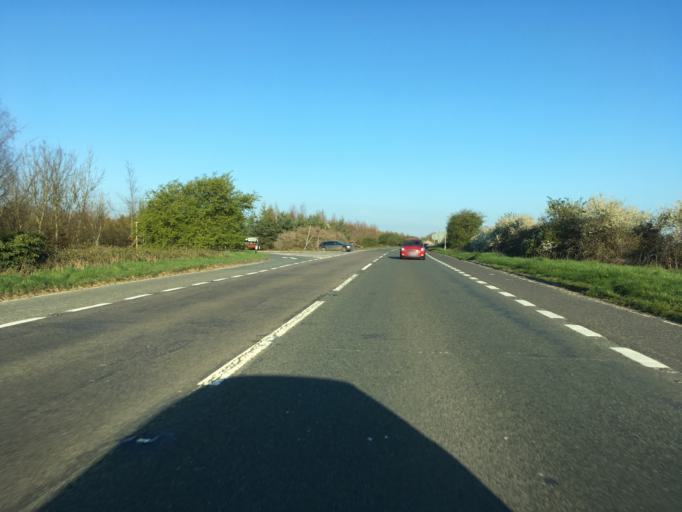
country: GB
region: England
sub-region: Oxfordshire
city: Burford
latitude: 51.8076
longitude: -1.6614
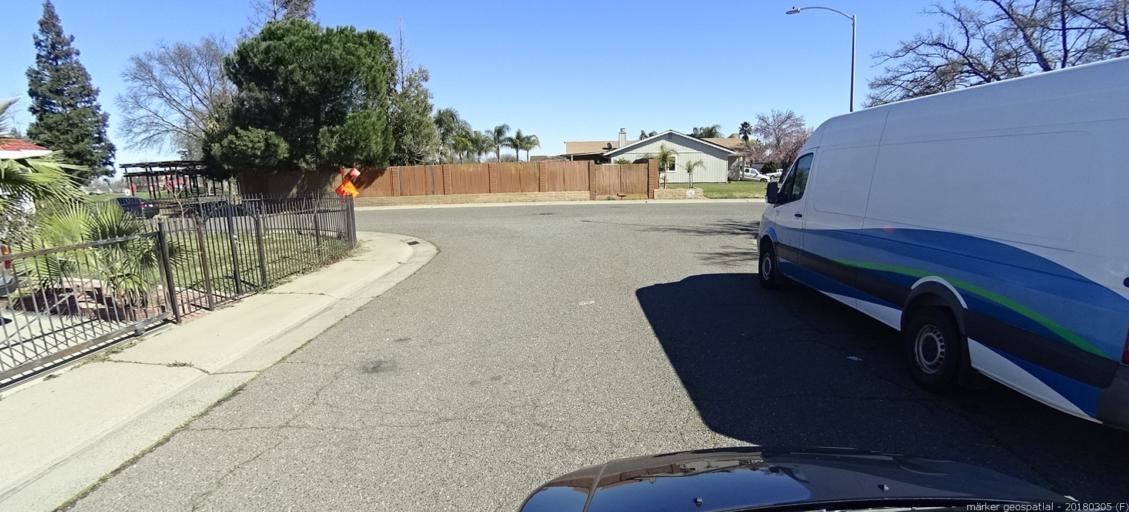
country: US
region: California
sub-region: Sacramento County
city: Florin
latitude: 38.4915
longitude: -121.3829
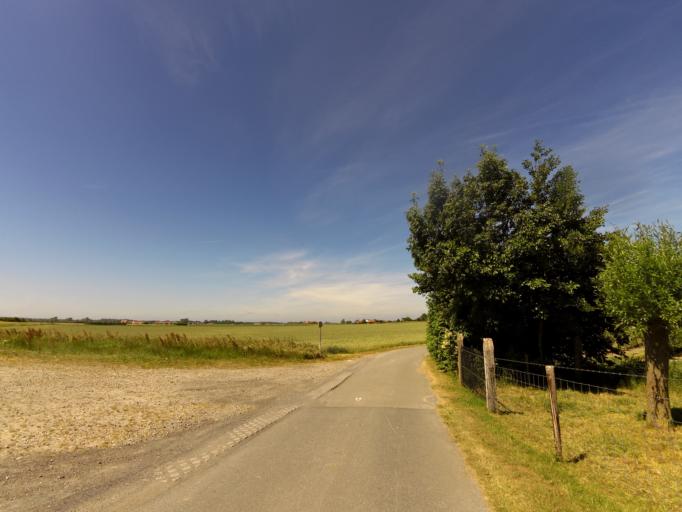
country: NL
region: Zeeland
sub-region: Gemeente Sluis
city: Sluis
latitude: 51.3265
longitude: 3.3667
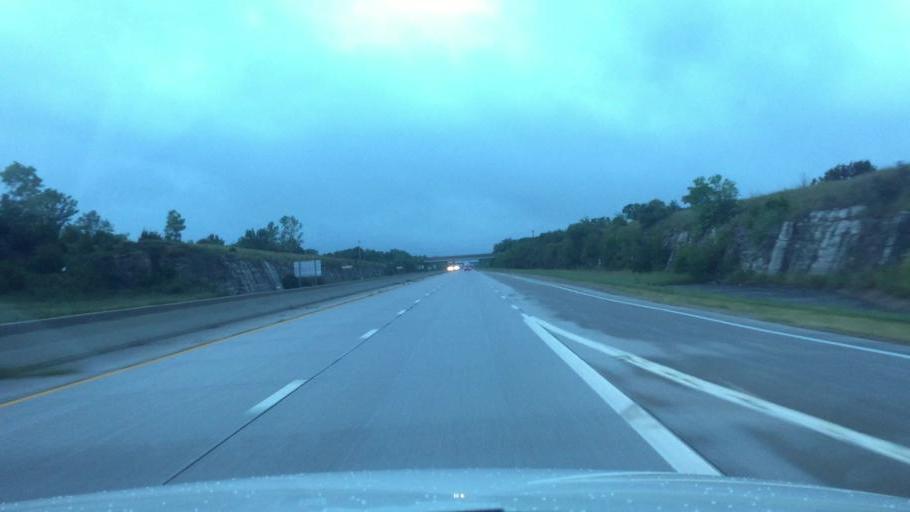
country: US
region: Kansas
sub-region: Neosho County
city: Chanute
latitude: 37.6865
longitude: -95.4796
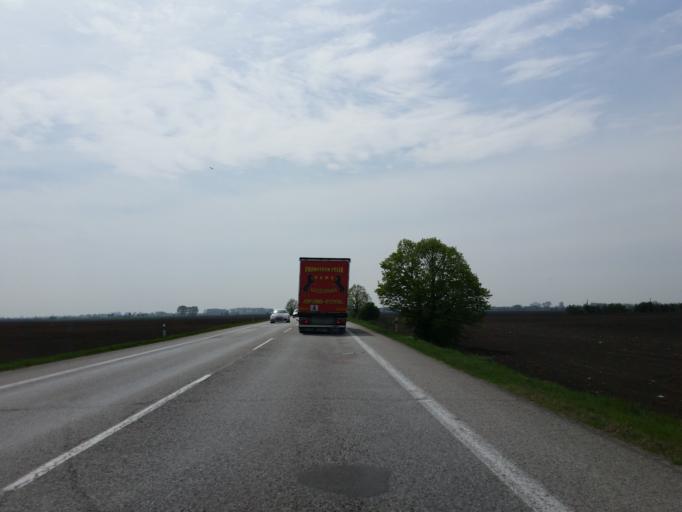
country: SK
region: Trnavsky
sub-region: Okres Galanta
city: Galanta
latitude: 48.2541
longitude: 17.7423
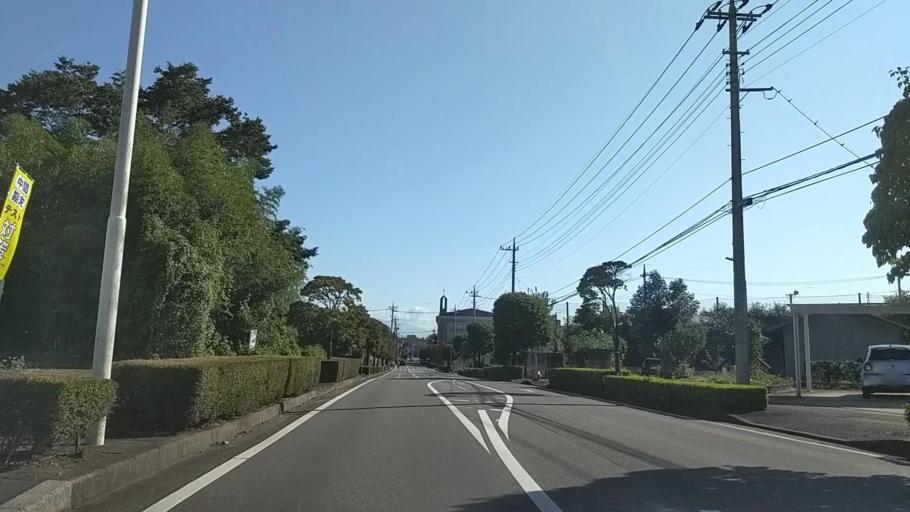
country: JP
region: Gunma
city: Annaka
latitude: 36.3249
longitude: 138.8983
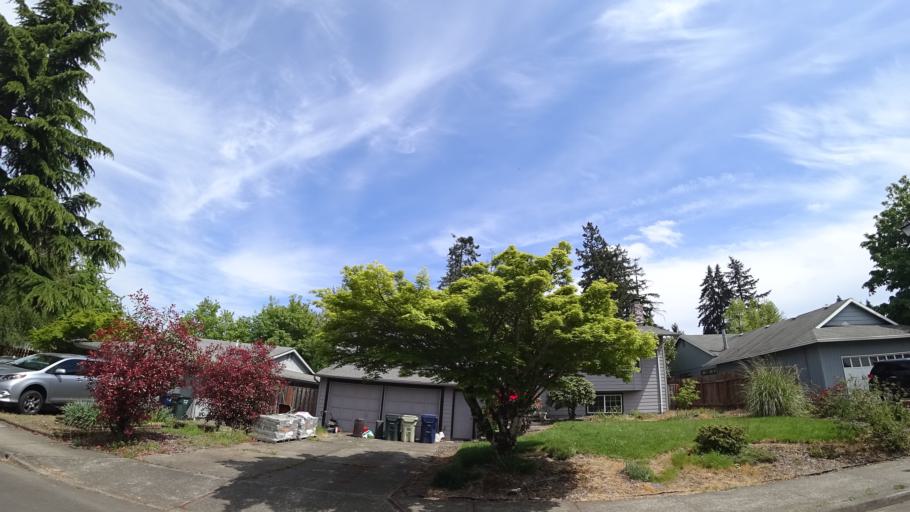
• • • • •
The exercise: Locate every line in the items above that contains the string "region", and copy each of those lines.

Right answer:
region: England
sub-region: Oxfordshire
region: California
sub-region: Sacramento County
region: Zeeland
sub-region: Gemeente Sluis
region: Kansas
sub-region: Neosho County
region: Trnavsky
sub-region: Okres Galanta
region: Gunma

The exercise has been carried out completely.